(TESTO FORNITO):
:::::

Nove deputati repubblicani hanno votato a favore di una proposta legislativa guidata dai Democratici, volta a estendere i sussidi Obamacare, scaduti alla fine dello scorso anno. Il voto, atteso nel pomeriggio di giovedì, è stato fondamentale per far avanzare il provvedimento nonostante l’opposizione della leadership repubblicana, rappresentata dallo Speaker della Camera Mike Johnson, il quale sostiene che la maggioranza dei repubblicani sia contraria al prolungamento degli incentivi fiscali straordinari introdotti durante la pandemia di COVID-19.

Un gruppo di moderati repubblicani si è dichiarato insoddisfatto per la mancanza di iniziative della leadership di entrambe le parti, accusata di non aver fatto abbastanza per evitare aumenti dei premi assicurativi per milioni di cittadini. Alcuni di questi parlamentari avevano già appoggiato una ‘discharge petition’ presentata dal leader della minoranza democratica Hakeem Jeffries, che permette di portare un provvedimento al voto dell’aula anche contro il parere dei vertici del partito di maggioranza.

I nove deputati repubblicani che hanno sostenuto l’avanzamento della proposta includono Mike Lawler, Brian Fitzpatrick, Rob Bresnahan, Ryan Mackenzie, Nick LaLota, Maria Salazar, David Valadao, Max Miller e Tom Kean Jr. Essi hanno espresso critiche rivolte ai leader politici per non aver trovato prima una soluzione bipartisan e hanno spiegato di essersi trovati senza altre opzioni.

:::::

(DATI FORNITI):
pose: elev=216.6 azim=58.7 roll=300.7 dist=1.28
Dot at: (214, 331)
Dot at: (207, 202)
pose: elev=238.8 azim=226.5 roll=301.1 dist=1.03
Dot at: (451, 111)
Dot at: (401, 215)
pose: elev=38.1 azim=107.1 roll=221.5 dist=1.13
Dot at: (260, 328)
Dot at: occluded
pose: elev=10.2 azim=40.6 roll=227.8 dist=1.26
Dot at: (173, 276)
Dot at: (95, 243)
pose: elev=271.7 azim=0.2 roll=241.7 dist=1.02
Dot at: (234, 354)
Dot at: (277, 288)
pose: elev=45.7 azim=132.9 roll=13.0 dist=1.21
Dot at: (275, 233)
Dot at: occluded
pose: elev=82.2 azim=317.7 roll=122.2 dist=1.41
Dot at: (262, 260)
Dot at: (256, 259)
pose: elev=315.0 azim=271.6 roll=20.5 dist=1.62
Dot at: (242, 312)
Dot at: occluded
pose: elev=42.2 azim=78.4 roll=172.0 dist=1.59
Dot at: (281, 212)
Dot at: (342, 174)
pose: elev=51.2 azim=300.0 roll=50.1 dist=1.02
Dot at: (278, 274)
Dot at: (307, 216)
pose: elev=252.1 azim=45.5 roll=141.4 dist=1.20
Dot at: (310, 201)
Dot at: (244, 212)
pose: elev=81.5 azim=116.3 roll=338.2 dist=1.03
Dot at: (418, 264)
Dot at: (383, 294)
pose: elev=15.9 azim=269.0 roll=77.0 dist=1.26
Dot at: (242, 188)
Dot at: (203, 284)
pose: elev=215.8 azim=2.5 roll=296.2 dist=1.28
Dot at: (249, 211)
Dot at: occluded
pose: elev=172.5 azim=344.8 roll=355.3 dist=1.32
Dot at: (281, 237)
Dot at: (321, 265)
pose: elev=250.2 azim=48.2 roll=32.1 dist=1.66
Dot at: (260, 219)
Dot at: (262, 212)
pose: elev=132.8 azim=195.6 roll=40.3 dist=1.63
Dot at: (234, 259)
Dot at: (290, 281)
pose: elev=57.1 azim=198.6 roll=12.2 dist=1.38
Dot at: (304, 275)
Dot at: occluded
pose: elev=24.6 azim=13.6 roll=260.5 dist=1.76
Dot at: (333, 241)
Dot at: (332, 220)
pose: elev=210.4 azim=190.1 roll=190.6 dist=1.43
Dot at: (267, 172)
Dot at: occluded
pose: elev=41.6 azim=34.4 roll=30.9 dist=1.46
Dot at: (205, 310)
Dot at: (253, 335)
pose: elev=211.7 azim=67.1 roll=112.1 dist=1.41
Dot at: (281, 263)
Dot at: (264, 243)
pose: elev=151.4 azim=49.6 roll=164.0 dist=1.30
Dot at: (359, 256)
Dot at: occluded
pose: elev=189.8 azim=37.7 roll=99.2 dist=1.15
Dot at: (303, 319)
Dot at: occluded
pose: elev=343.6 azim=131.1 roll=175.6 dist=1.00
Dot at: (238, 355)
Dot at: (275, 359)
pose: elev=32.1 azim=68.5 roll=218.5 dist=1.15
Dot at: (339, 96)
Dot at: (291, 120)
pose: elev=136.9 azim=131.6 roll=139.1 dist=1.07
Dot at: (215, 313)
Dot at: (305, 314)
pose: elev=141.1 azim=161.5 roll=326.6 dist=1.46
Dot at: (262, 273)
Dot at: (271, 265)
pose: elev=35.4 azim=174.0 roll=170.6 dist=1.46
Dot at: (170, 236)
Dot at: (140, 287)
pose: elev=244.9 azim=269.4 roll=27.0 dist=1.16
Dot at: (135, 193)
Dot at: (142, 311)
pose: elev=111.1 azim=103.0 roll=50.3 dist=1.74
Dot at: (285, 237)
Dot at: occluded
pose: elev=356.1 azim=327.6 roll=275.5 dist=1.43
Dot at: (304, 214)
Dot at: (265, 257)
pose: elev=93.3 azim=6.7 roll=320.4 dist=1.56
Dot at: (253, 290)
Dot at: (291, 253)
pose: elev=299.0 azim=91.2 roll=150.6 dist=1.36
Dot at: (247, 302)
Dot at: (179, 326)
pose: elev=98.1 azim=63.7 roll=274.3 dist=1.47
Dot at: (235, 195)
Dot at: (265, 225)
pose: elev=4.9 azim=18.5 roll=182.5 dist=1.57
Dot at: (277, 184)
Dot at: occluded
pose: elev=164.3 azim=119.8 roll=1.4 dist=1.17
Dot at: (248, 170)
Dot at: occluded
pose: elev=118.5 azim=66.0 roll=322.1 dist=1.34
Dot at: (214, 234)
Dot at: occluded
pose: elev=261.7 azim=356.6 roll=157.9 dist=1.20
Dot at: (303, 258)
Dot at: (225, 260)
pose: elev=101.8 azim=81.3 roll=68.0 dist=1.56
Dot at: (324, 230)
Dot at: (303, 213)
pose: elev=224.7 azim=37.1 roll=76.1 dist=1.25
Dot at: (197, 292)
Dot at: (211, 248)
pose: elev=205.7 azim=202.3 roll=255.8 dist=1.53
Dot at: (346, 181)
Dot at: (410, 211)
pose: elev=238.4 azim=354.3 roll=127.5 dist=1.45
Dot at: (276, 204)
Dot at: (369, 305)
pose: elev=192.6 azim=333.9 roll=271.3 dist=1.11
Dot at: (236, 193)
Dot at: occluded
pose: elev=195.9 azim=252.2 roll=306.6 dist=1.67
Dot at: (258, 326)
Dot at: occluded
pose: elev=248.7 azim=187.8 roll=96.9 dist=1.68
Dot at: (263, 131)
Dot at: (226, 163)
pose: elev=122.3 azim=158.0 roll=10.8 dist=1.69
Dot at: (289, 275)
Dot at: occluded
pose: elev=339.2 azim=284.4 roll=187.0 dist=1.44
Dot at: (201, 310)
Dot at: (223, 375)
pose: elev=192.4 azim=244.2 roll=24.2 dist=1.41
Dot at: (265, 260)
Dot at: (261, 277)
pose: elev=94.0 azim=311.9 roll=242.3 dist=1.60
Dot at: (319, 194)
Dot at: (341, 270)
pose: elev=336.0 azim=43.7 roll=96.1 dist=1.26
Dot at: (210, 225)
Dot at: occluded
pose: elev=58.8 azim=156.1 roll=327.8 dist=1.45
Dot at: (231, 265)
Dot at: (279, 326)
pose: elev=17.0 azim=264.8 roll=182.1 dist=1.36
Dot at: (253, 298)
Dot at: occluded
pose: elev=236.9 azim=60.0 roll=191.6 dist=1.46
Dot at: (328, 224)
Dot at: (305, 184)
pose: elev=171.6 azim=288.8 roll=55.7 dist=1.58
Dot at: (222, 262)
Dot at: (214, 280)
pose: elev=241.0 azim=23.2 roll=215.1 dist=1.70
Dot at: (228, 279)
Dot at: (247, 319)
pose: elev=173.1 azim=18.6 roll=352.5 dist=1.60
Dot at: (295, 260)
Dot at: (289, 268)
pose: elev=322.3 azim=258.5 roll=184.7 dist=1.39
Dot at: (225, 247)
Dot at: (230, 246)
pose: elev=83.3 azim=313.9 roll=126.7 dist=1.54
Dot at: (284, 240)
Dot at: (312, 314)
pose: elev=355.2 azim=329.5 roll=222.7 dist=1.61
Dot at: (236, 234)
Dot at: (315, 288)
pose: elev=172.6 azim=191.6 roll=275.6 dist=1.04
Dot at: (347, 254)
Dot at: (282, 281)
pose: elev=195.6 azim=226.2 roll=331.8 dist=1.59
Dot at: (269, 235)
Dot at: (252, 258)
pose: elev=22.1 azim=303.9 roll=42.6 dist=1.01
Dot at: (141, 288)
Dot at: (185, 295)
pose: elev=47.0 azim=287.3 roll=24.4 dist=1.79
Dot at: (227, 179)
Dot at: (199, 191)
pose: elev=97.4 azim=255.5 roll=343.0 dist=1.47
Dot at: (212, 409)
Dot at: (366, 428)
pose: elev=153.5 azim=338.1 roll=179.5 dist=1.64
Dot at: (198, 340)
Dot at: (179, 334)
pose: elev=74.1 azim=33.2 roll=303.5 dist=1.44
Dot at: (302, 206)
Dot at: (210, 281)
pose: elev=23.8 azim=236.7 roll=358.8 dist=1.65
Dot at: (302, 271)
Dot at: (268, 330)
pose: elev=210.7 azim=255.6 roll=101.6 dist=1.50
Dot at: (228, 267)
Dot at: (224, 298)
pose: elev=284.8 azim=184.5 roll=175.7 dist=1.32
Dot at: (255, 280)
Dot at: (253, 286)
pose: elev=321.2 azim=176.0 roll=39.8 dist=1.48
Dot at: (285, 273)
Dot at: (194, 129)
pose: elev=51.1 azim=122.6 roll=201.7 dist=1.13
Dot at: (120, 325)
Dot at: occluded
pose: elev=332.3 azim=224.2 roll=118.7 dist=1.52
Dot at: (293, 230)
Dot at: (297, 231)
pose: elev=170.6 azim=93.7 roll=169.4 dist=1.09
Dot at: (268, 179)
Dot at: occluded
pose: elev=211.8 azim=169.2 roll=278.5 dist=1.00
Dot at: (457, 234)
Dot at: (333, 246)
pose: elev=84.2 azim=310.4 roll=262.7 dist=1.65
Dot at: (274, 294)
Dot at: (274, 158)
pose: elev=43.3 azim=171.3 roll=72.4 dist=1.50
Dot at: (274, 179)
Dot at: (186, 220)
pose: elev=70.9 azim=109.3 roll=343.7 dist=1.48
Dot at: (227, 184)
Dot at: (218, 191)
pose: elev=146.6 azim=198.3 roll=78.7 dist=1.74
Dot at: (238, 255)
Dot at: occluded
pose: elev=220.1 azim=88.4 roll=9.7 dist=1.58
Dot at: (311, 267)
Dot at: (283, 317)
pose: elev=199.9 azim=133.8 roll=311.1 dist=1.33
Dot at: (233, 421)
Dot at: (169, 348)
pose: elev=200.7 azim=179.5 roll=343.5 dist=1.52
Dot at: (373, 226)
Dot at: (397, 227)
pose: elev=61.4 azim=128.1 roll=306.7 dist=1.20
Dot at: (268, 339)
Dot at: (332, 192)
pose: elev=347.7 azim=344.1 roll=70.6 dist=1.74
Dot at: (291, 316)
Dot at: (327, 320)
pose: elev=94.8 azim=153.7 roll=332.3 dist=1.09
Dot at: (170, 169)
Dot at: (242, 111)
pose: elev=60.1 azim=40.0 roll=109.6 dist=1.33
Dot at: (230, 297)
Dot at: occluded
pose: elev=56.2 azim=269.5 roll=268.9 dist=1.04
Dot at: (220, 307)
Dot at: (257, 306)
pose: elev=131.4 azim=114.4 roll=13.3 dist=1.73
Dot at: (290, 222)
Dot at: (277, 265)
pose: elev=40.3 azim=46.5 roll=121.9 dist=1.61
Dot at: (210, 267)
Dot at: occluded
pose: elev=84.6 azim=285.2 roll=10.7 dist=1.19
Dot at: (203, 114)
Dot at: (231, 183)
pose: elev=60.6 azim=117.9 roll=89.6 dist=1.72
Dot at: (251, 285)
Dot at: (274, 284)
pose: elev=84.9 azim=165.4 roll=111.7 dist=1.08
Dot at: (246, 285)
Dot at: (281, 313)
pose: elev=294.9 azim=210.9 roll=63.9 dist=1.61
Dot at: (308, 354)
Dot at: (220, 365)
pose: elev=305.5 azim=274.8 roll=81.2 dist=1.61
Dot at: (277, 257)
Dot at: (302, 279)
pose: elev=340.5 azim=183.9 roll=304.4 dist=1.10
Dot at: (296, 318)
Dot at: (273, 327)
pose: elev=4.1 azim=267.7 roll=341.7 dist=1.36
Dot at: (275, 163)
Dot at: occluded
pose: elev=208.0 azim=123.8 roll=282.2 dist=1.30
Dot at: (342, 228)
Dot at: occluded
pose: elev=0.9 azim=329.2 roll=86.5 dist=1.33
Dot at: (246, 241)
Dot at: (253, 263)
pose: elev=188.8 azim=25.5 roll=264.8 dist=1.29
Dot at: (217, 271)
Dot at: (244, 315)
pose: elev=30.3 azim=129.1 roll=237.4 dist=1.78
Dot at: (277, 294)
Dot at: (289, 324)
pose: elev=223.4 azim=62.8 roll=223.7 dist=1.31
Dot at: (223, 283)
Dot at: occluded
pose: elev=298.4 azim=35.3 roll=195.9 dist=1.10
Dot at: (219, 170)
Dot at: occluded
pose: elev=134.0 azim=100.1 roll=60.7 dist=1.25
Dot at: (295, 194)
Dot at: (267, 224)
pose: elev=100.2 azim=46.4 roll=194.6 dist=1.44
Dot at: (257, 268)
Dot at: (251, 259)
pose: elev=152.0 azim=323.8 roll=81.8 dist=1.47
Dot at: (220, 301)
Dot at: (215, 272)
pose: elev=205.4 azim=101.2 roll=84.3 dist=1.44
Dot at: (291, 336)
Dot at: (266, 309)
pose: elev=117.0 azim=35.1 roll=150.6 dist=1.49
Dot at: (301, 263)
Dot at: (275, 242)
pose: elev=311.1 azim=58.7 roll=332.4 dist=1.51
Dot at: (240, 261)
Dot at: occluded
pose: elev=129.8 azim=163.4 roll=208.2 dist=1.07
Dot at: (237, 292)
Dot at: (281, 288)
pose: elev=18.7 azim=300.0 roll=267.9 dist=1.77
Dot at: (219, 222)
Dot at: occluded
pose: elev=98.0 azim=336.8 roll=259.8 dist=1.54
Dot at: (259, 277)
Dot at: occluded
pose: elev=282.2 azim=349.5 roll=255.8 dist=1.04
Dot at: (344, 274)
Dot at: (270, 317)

:::::

(DOMANDE):
1/ Nel testo sui sussidi Obamacare, chi ha presentato la "discharge petition" appoggiata da alcuni moderati repubblicani?
2/ Prosegui il testo sui sussidi Obamacare a partire dalla sua ultima frase.

(SOLUZIONI):
1/ Il leader della minoranza democratica Hakeem Jeffries.

2/
Il testo dovrebbe ottenere l’approvazione della Camera, ma pare destinato a non passare in Senato, a maggioranza repubblicana, dove già una proposta analoga dei Democratici non aveva raggiunto la soglia necessaria dei 60 voti lo scorso dicembre.

La maggior parte dei repubblicani considera questi sussidi come una misura eccezionale legata all’epoca COVID-19 e giudica il loro impatto limitato, dato il numero relativamente basso di americani che ne usufruisce. Al contrario, i moderati sostengono che la mancata proroga potrebbe costringere milioni di persone ad affrontare costi sanitari significativamente superiori nell’anno corrente. A dicembre, la maggioranza repubblicana alla Camera aveva approvato una propria proposta per contenere l’aumento delle spese sanitarie, ma questa non è stata ancora esaminata dal Senato.